The range of cloud technology offerings continues to grow – enhancements offer new solutions to old problems and better price points mean a more competitive market. Public and private cloud platforms are popular options and both have their advantages, but there are hybrid cloud benefits to consider, too.
As you explore the ways cloud can help your business, consider if a hybrid cloud solution may provide the best mix of resources and capabilities for your unique needs.
1 – More control over value
Though consumption pricing models and other cost efficiencies are hallmarks of many cloud solutions, a hybrid cloud gives you the flexibility to derive the very best value from your IT spend. When you need to scale up your public cloud capabilities, that extra money can go directly to the areas where it will have the greatest impact. If your private cloud resources require additional horsepower, you can very precisely target those expenses at the workloads and applications that will benefit from the increased capabilities. With the ability to finely tailor how your different cloud environments support your organization, a hybrid cloud solution offers ultimate control over expenditures and the value you derive from those investments.

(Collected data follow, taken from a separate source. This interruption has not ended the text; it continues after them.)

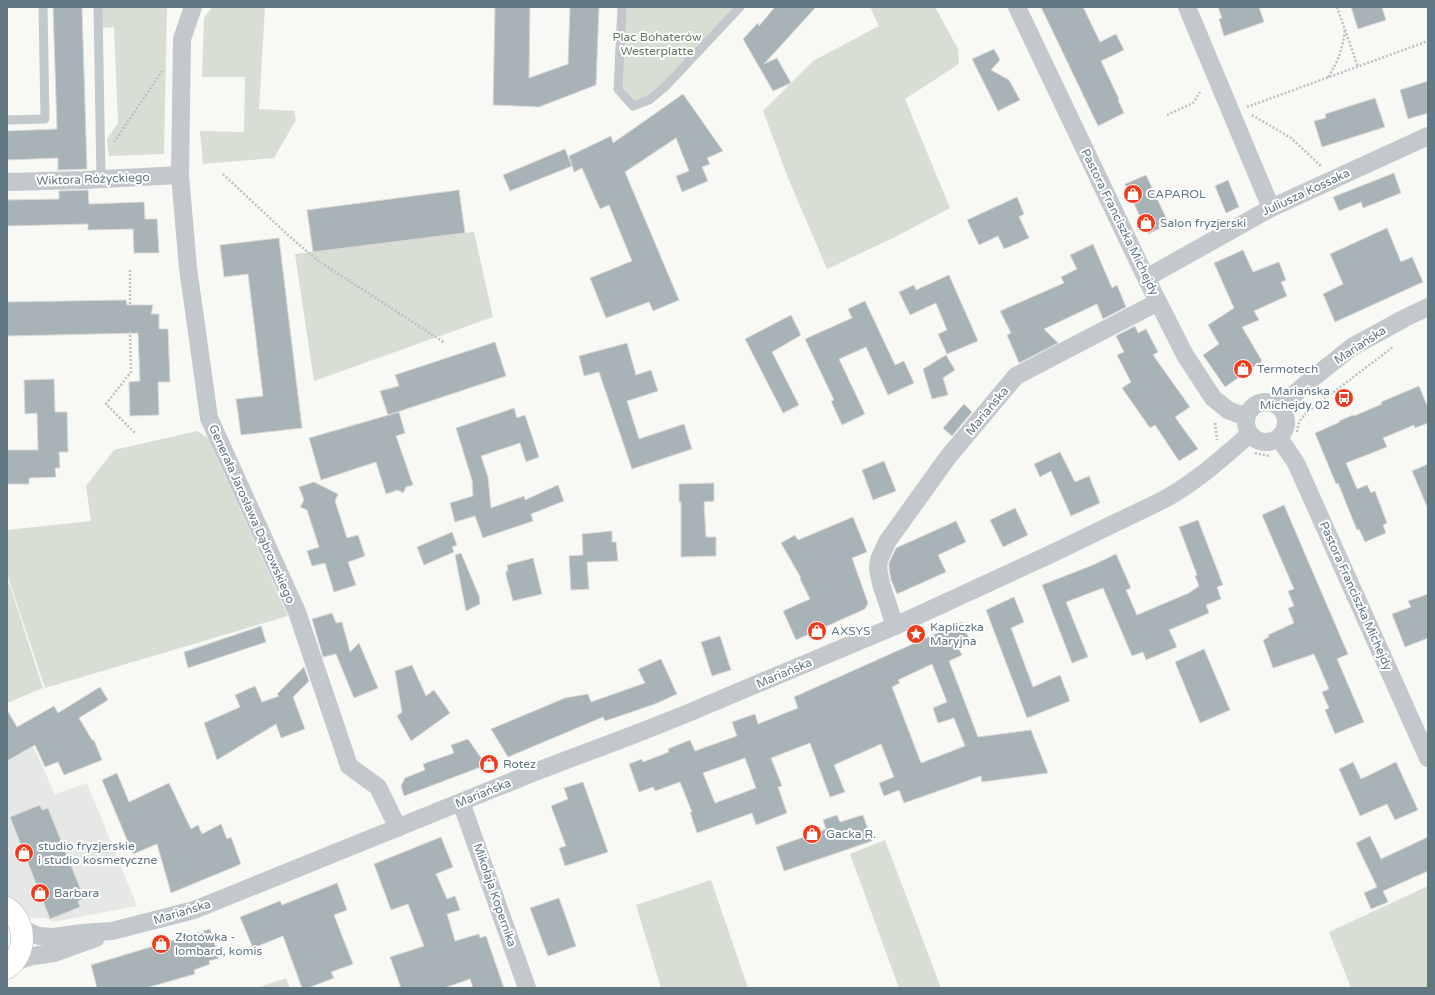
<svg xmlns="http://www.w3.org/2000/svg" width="1435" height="995" font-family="'Varela Round',sans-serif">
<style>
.built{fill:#e6e8e6}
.green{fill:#d8ded4}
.building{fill:#a7b3b7;stroke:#dad9d7;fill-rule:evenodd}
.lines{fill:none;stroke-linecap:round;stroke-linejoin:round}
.primary-casing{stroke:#b3babd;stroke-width:23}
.path{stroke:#bcc0c2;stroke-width:2.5;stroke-dasharray:2 2;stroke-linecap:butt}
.service{stroke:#c2c8cb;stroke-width:9}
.minor{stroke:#c2c8cb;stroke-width:18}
.primary{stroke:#fff;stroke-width:22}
.labels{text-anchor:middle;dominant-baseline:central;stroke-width:4;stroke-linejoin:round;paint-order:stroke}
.park-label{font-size:12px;fill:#677a60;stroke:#fff}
.street-label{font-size:12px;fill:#617782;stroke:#fff}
.poi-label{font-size:12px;fill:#617782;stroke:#fff;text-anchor:start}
</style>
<rect width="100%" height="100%" fill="#f8f8f5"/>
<path class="built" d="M 7,734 L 19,755 L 33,746 L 55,794 L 87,783 L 137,906 L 53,922 L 46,918 L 25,918 L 7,900 Z"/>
<path class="green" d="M 102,7 L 167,7 L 164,154 L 109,156 L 107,139 L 118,123 L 114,27 L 102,28 Z
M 212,7 L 265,7 L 259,109 L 294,111 L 296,120 L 274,158 L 203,164 L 200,131 L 244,132 L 245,77 L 202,77 L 204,18 Z
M 622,7 L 740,7 L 666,86 L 633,106 L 618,89 Z
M 870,7 L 935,7 L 958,49 L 959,64 L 905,99 L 950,208 L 893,238 L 827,269 L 788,178 L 763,111 L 813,61 L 879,26 Z
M 474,232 L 493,317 L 314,381 L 295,254 Z
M 197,431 L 208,438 L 288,616 L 45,688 L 7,574 L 7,530 L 91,521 L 86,486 L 114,450 Z
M 9,583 L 43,688 L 7,703 L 7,584 Z
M 885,840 L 941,988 L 899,988 L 850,854 Z
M 711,880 L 748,988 L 661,988 L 636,905 Z
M 1428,886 L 1428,988 L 1351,988 L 1329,932 Z
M 286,978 L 290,988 L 257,988 Z"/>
<path class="building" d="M 53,7 L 82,7 L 87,169 L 58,170 L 58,158 L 7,160 L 7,131 L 57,129 Z
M 495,7 L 530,7 L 529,78 L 568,64 L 570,7 L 599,7 L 596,85 L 539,107 L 493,105 Z
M 775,7 L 816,7 L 764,64 L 777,58 L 791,83 L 773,91 L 743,39 L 758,23 L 759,26 Z
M 1041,7 L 1083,7 L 1100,42 L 1116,34 L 1124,50 L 1101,61 L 1119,99 L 1118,100 L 1124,113 L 1098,126 Z
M 1218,7 L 1259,7 L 1264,22 L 1224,36 L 1219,19 L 1222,18 Z
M 1351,7 L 1382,7 L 1386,20 L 1358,29 Z
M 994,49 L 1000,60 L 991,70 L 1009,80 L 1020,100 L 998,111 L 972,59 Z
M 1428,81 L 1428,113 L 1408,119 L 1400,90 Z
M 683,94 L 723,151 L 707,158 L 710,164 L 702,167 L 708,181 L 682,192 L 676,176 L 689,171 L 676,138 L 625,172 L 679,300 L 653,311 L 649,302 L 606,318 L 590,278 L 632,261 L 609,205 L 600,209 L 582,168 L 574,172 L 569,156 L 611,136 L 613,143 Z
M 1375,98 L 1385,127 L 1322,147 L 1314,121 L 1326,118 L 1325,114 Z
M 565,149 L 572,166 L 510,191 L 503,175 Z
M 1394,173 L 1401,193 L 1363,208 L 1361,202 L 1339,211 L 1333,197 Z
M 1146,175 L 1169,224 L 1148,234 L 1125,184 Z
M 1228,180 L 1239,207 L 1226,213 L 1215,186 Z
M 88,190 L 89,204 L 144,202 L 145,219 L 157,219 L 159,253 L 134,253 L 133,229 L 88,230 L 88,224 L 7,226 L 7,200 L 59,199 L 59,191 Z
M 459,190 L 465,233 L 313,252 L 307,210 Z
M 1017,197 L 1024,214 L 1019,217 L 1029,238 L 1004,249 L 998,236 L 979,245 L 967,220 Z
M 1387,228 L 1401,262 L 1412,257 L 1423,282 L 1335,322 L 1323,294 L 1343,284 L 1330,254 Z
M 279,238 L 302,428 L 241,435 L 236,399 L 263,396 L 248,274 L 224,277 L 220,245 Z
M 1093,244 L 1112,288 L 1117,285 L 1126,307 L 1103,319 L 1097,304 L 1044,329 L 1058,343 L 1019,363 L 1007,335 L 1011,333 L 1000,311 L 1064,283 L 1061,277 L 1077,269 L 1070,255 Z
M 1243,250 L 1253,272 L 1279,262 L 1286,280 L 1281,282 L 1287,296 L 1254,311 L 1259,320 L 1242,327 L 1262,361 L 1225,387 L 1203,355 L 1219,344 L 1208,325 L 1234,308 L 1214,263 Z
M 949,275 L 978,341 L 947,354 L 938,334 L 947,330 L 936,303 L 910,315 L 899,292 L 914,285 L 916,290 Z
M 126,300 L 127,305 L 153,305 L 151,314 L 159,314 L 159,329 L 168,329 L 170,382 L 158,382 L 159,415 L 130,416 L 129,382 L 140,381 L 138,333 L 7,336 L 7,302 Z
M 865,301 L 895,365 L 904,361 L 914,383 L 888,395 L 866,347 L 839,359 L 865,414 L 842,425 L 831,401 L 834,400 L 805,339 L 852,318 L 848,309 Z
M 791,315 L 801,335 L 772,352 L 799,405 L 783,413 L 745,339 Z
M 1135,326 L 1138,333 L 1146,329 L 1158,352 L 1153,355 L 1190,407 L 1175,417 L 1198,449 L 1179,461 L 1155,425 L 1150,428 L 1122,388 L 1131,382 L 1117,355 L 1124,352 L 1116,336 Z
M 495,342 L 506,376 L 388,415 L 380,391 L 399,386 L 395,375 Z
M 627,343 L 636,375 L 651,370 L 658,391 L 627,401 L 639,439 L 684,424 L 692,449 L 632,469 L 599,372 L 584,376 L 579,356 Z
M 946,355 L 955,370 L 943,378 L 948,395 L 932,399 L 923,369 Z
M 54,379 L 55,412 L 67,412 L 68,452 L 59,452 L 60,468 L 55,468 L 56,477 L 29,478 L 29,484 L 7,484 L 7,450 L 38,450 L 37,413 L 25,414 L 24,380 Z
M 1419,386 L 1428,408 L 1428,423 L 1415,428 L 1414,425 L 1383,438 L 1387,447 L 1346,463 L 1357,489 L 1367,485 L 1371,493 L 1375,491 L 1387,523 L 1383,525 L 1386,533 L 1365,542 L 1359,529 L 1357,530 L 1338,483 L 1336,484 L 1315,433 L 1340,422 L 1339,421 L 1353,415 L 1354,416 L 1382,404 L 1381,402 Z
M 964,404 L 972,412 L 952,436 L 943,428 Z
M 514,408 L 517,418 L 525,415 L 539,457 L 526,462 L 520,443 L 481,456 L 488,477 L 491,508 L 524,496 L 525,500 L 558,485 L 564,501 L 531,514 L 533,521 L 483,538 L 475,516 L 455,522 L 450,503 L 473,496 L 472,480 L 456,428 Z
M 399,412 L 405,433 L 396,436 L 413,485 L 406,487 L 403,493 L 398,490 L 386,494 L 376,462 L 321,480 L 309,438 Z
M 1060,452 L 1075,482 L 1089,476 L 1100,503 L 1071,516 L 1051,471 L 1040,477 L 1034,464 Z
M 884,461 L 896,491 L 873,500 L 862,470 Z
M 1428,464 L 1428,509 L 1412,471 Z
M 314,482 L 338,494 L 335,501 L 347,538 L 358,535 L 365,556 L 348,562 L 356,585 L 334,592 L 325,563 L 312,566 L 307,551 L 319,547 L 307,510 L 300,507 L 304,500 L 299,487 Z
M 714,483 L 714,501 L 704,502 L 705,520 L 706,537 L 716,537 L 716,556 L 681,557 L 681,502 L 679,502 L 679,484 Z
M 1284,505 L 1348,654 L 1337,659 L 1364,722 L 1335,734 L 1325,710 L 1329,708 L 1322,692 L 1329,689 L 1314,654 L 1273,668 L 1263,640 L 1269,637 L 1268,635 L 1294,623 L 1288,608 L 1294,606 L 1288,591 L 1294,589 L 1262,515 Z
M 1015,508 L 1028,535 L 1003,547 L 990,520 Z
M 853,517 L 867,552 L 852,558 L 868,603 L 865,609 L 796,640 L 783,611 L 810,599 L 800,579 L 801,578 L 781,543 L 795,535 L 798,540 Z
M 1198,520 L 1223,585 L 1217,587 L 1221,599 L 1206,605 L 1209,613 L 1169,630 L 1177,647 L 1146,660 L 1143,652 L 1132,656 L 1103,588 L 1066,602 L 1088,657 L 1072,663 L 1042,585 L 1093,565 L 1116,554 L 1131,588 L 1126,590 L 1137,615 L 1189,593 L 1199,586 L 1195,576 L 1197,575 L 1179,527 Z
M 956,521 L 966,542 L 938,555 L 946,572 L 897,594 L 891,580 L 889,568 L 889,563 L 896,548 Z
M 612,531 L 612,542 L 616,542 L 618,561 L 587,562 L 589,589 L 571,590 L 569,556 L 583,555 L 582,534 Z
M 452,532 L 457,545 L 452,547 L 454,552 L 424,565 L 417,547 Z
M 461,553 L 479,596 L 480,604 L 466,611 L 455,555 Z
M 533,558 L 542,594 L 513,601 L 506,575 L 506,571 L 508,571 L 507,565 Z
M 1428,594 L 1428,638 L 1405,647 L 1392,614 L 1411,607 L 1408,601 Z
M 1014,597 L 1024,622 L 1011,628 L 1033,687 L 1060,675 L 1070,701 L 1027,718 L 986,610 Z
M 332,613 L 336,623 L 342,622 L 350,652 L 359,643 L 378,688 L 354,698 L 336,654 L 323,657 L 312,619 Z
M 962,622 L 971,644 L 959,649 L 962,655 L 949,661 L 978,737 L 1031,730 L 1048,773 L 982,782 L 981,776 L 904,803 L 899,790 L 884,796 L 879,783 L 894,777 L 881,744 L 834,765 L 845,792 L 830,797 L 810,743 L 771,758 L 782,786 L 778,787 L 787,813 L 756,825 L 752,813 L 697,833 L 690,812 L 692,812 L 680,782 L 655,791 L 653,787 L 639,792 L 629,764 L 642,759 L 643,762 L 669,752 L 668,749 L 690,740 L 695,751 L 737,736 L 732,722 L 755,714 L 758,724 L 798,708 L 794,697 ZM 932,664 L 947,702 L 933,708 L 938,723 L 954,718 L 965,746 L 921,763 L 892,687 L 900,683 L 898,680 ZM 745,758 L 756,788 L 715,803 L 703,773 Z
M 261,626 L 266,642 L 188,668 L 184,652 Z
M 720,636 L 731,670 L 712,676 L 701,642 Z
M 1204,649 L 1230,710 L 1200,723 L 1175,662 Z
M 661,659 L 677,694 L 655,704 L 605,721 L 603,717 L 508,757 L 491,729 L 565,698 L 588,694 L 591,702 L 645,683 L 638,669 Z
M 412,665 L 426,696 L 434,690 L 450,713 L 411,741 L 397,716 L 402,712 L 395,671 Z
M 304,667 L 309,681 L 293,697 L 305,729 L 281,738 L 276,724 L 217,760 L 204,723 L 240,707 L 235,695 L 255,686 L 262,702 L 279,696 L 277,694 Z
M 100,687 L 108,700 L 79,718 L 92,740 L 94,740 L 102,760 L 64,775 L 58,762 L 45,767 L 35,745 L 7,761 L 7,710 L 17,727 L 54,706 L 58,713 Z
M 468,739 L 486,765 L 404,796 L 401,786 L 405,778 L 425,770 L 423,764 L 454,753 L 451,745 Z
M 1353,762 L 1361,779 L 1396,762 L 1418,810 L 1395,820 L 1387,804 L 1360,816 L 1339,769 Z
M 117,773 L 129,802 L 169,783 L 191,829 L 198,825 L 202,834 L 221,824 L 227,839 L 231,837 L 241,864 L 171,893 L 157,844 L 133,854 L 102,780 Z
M 583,782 L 608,852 L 565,866 L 559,848 L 566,846 L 551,806 L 568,799 L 564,788 Z
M 40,805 L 42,810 L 48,808 L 84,898 L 78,901 L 80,907 L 50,919 L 10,817 Z
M 837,815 L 840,822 L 863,815 L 872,841 L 784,871 L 776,847 L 826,829 L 823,820 Z
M 1370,836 L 1381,859 L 1428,837 L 1428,871 L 1383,891 L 1388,902 L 1371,909 L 1364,893 L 1377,887 L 1356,843 Z
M 441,837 L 453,867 L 436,874 L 447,899 L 455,896 L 460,910 L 447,914 L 455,941 L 479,934 L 480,938 L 486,936 L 504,988 L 473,988 L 470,979 L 444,988 L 401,988 L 390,957 L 424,946 L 408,904 L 391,910 L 374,864 Z
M 337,883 L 347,910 L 334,915 L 353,964 L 331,972 L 334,978 L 308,988 L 302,988 L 283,936 L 253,948 L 240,917 L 280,901 L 282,905 Z
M 559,898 L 576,946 L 548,956 L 530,908 Z
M 210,929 L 219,958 L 209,961 L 210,964 L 194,970 L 195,974 L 146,988 L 97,988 L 91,965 Z"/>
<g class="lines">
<defs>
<path id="primary" d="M 7,908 C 27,923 27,953 7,968"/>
</defs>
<use href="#primary" class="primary-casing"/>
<path class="path" d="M 1337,7 L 1358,67
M 1427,7 L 1428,8
M 1328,77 C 1339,60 1342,50 1345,30
M 1247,107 L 1428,41
M 1167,115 L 1193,103 L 1200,92
M 1252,115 L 1291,138 L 1321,166
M 114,142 L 163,70
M 223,174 L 289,236 L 317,260 L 445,343
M 130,270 L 130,304
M 130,331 L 131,372 L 106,404 L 135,433
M 1215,423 L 1217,440
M 1297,432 L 1299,422 L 1306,413 L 1393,347
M 1255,453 L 1269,456"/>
<path class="service" d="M 98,7 L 101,179
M 622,7 L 618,89 L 633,106 L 649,100 L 666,86 L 740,7
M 7,120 L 45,119 L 43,7"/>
<path class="minor" d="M 193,7 L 182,39 L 180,175 L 188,268 L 209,418 L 297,612 L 349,766 L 378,787 L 398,828
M 1017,7 L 1146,278 L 1185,355 L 1213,398 L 1228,410 L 1246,417
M 1187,7 L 1271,208
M 7,182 L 84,180 L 180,175
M 1146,278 L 1271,208 L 1428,136
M1246 422a20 20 0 1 1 40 0a20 20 0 1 1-40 0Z
M 1280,407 L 1308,382 L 1352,347 L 1405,318 L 1428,307
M 1279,438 L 1296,463 L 1428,758
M 895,626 L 881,584 L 878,568 L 879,560 L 887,542 L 948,457 L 1016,376 L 1158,302
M 461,802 L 527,988
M 22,929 L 39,936 L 53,937 L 82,933 L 112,931 L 194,910 L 540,770 L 633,735 L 681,716 L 895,626 L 1051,554 L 1161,501 C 1194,484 1222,458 1250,434
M 14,962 L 33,956 L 54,953 L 96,938"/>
<use href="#primary" class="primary"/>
</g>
<defs>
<symbol id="shop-disc" viewBox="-11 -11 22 22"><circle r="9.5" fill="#ef3a1e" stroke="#fff"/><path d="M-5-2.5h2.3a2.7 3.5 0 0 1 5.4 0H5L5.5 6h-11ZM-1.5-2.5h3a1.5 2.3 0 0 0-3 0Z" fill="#fff"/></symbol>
<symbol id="bus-disc" viewBox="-11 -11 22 22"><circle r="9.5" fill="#ef3a1e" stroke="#fff"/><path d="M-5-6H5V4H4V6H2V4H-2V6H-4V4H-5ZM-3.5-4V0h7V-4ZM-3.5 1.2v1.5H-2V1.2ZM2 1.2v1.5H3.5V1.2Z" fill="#fff"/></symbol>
<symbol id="sight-disc" viewBox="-11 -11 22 22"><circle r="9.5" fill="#ef3a1e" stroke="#fff"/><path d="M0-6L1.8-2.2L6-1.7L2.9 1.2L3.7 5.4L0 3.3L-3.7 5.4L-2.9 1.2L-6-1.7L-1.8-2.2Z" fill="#fff"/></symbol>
</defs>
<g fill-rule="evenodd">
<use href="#shop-disc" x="1122" y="183" width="22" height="22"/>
<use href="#shop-disc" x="1135" y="212" width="22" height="22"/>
<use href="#shop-disc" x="1232" y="358" width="22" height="22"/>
<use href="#bus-disc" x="1333" y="387" width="22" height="22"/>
<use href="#shop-disc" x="806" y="620" width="22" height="22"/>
<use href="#sight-disc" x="905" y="623" width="22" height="22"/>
<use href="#shop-disc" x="478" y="753" width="22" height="22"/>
<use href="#shop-disc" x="801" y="823" width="22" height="22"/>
<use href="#shop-disc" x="13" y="842" width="22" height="22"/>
<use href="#shop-disc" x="29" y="882" width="22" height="22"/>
<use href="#shop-disc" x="150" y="933" width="22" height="22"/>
</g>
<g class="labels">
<g class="park-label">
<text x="657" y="37">Plac Bohaterów<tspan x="657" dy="14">Westerplatte</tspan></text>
</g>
<g class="street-label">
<text transform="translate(93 179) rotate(-2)">Wiktora Różyckiego</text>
<text transform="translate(1306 192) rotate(-25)">Juliusza Kossaka</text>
<text transform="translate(1120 222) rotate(64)">Pastora Franciszka Michejdy</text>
<text transform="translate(1360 345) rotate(-33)">Mariańska</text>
<text transform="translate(987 411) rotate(-50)">Mariańska</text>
<text transform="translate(252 514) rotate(66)">Generała Jarosława Dąbrowskiego</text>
<text transform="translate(1356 596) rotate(66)">Pastora Franciszka Michejdy</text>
<text transform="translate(784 673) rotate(-23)">Mariańska</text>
<text transform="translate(483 793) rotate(-22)">Mariańska</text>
<text transform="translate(495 895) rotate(71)">Mikołaja Kopernika</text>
<text transform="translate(182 912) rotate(-17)">Mariańska</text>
</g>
<g class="poi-label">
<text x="1147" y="194">CAPAROL</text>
<text x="1160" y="223">Salon fryzjerski</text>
<text x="1257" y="369">Termotech</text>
<text x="1330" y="391" text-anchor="end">Mariańska<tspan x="1330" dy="14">Michejdy 02</tspan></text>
<text x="930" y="627">Kapliczka<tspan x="930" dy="14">Maryjna</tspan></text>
<text x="831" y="631">AXSYS</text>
<text x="503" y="764">Rotez</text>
<text x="826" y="834">Gacka R.</text>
<text x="38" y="846">studio fryzjerskie<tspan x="38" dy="14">i studio kosmetyczne</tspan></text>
<text x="54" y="893">Barbara</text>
<text x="175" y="937">Złotówka -<tspan x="175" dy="14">lombard, komis</tspan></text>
</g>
</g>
<rect width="1435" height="995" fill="none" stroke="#617782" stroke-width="16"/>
</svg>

2 – Dedicate your IT staff where they can be most effective
With many IT organizations running lean these days, it’s important to focus your internal expertise where it will drive the best results. A hybrid cloud solution enables you to identify those services your in-house team should prioritize, leaving others to be outsourced to your vendor. Do your core applications require specific security protocols? Your staff can deploy extra measures around those priority systems in your private cloud while your remaining workloads are protected by your public cloud provider. Do you need to scale up to support a new project but your internal team doesn’t have time to manage the increased capacity? With your public cloud solution vendor’s resources at the ready, you can continue to move your business ahead without stretching your IT department too thin.
3 – Ability to put workloads in the most suitable environment
Many applications and systems perform well when maintained in a public cloud, but some don’t. You may have niche needs that are highly sensitive to latency, for instance. To ensure a consistently good user experience, it often makes sense to retain these critical workloads in a private cloud environment. A hybrid cloud solution enables you to maintain applications and data in the environment that’s best suited to them. Systems that aren’t encumbered by latency or similar concerns can be migrated to the public cloud while more sensitive workloads can be kept in your private cloud. This blended strategy allows you to ensure that elements such as latency and bandwidth availability are fully are managed to your expectations, whether that means eliminating them as factors or absorbing them as part of the normal workflow.
4 – Maintain the usefulness of older applications
Many legacy systems continue to serve organizations well, but their age means that a good number of them were never designed for a public cloud environment. Migrating them can be tremendously cumbersome – even in instances where it’s possible to move them to a public cloud, the costs and impacts of any potential disruption to your operations are often prohibitive. Rather than feel forced into an upgrade, enterprises that deploy a hybrid cloud solution can benefit from the availability of public cloud resources for other applications while continuing to derive value from these older systems by maintaining them in an environment that preserves their existing state.
5 – Flexibility to support multiple business cases
As businesses expand their use of technology, it’s not uncommon to have multiple initiatives underway that each call for different resources. Some corporate data may adapt well to life in the public cloud, for example, while other data sets – those containing highly sensitive personal, financial, or intellectual property information – may be more challenging to migrate, either because of regulatory concerns or because their use is tied to more restrictive systems. With a hybrid cloud solution, your business doesn’t need to forsake one use case for another. Instead, you gain the benefit of both environments, giving you much greater flexibility in how you deploy technology as part of your greater goals.